**YOUR ASSIGNMENT:**
Reproduce every line of the records below verbatim, keeping the original line breaks.

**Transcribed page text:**

☆ ☆ ☆

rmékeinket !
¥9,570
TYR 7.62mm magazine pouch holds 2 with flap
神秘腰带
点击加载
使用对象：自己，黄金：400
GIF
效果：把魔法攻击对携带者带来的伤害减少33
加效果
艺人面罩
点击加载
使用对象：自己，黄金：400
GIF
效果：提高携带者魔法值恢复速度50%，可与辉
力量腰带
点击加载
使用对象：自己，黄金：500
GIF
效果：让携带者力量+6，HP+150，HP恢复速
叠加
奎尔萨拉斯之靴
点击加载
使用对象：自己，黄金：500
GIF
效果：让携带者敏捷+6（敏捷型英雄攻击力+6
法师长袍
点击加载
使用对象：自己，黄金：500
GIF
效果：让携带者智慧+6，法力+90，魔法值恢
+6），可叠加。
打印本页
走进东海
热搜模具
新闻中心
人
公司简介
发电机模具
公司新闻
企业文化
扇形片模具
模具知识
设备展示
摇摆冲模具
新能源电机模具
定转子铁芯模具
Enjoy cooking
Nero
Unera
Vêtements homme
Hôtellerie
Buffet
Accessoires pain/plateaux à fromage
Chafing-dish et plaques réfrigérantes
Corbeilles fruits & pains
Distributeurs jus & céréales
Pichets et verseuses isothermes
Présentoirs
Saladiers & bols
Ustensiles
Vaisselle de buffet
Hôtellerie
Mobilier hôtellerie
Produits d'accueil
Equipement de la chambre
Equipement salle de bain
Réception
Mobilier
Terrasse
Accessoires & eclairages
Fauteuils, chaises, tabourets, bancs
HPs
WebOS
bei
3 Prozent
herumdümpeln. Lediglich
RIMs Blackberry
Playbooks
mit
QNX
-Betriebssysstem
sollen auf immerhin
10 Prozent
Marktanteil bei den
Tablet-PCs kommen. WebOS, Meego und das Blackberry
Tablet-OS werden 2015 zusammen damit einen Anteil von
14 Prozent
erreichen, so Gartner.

☆ ☆ ☆

**ANSWER FOR THE TASK:**
rmékeinket !
¥9,570
TYR 7.62mm magazine pouch holds 2 with flap
神秘腰带
点击加载
使用对象：自己，黄金：400
GIF
效果：把魔法攻击对携带者带来的伤害减少33
加效果
艺人面罩
点击加载
使用对象：自己，黄金：400
GIF
效果：提高携带者魔法值恢复速度50%，可与辉
力量腰带
点击加载
使用对象：自己，黄金：500
GIF
效果：让携带者力量+6，HP+150，HP恢复速
叠加
奎尔萨拉斯之靴
点击加载
使用对象：自己，黄金：500
GIF
效果：让携带者敏捷+6（敏捷型英雄攻击力+6
法师长袍
点击加载
使用对象：自己，黄金：500
GIF
效果：让携带者智慧+6，法力+90，魔法值恢
+6），可叠加。
打印本页
走进东海
热搜模具
新闻中心
人
公司简介
发电机模具
公司新闻
企业文化
扇形片模具
模具知识
设备展示
摇摆冲模具
新能源电机模具
定转子铁芯模具
Enjoy cooking
Nero
Unera
Vêtements homme
Hôtellerie
Buffet
Accessoires pain/plateaux à fromage
Chafing-dish et plaques réfrigérantes
Corbeilles fruits & pains
Distributeurs jus & céréales
Pichets et verseuses isothermes
Présentoirs
Saladiers & bols
Ustensiles
Vaisselle de buffet
Hôtellerie
Mobilier hôtellerie
Produits d'accueil
Equipement de la chambre
Equipement salle de bain
Réception
Mobilier
Terrasse
Accessoires & eclairages
Fauteuils, chaises, tabourets, bancs
HPs
WebOS
bei
3 Prozent
herumdümpeln. Lediglich
RIMs Blackberry
Playbooks
mit
QNX
-Betriebssysstem
sollen auf immerhin
10 Prozent
Marktanteil bei den
Tablet-PCs kommen. WebOS, Meego und das Blackberry
Tablet-OS werden 2015 zusammen damit einen Anteil von
14 Prozent
erreichen, so Gartner.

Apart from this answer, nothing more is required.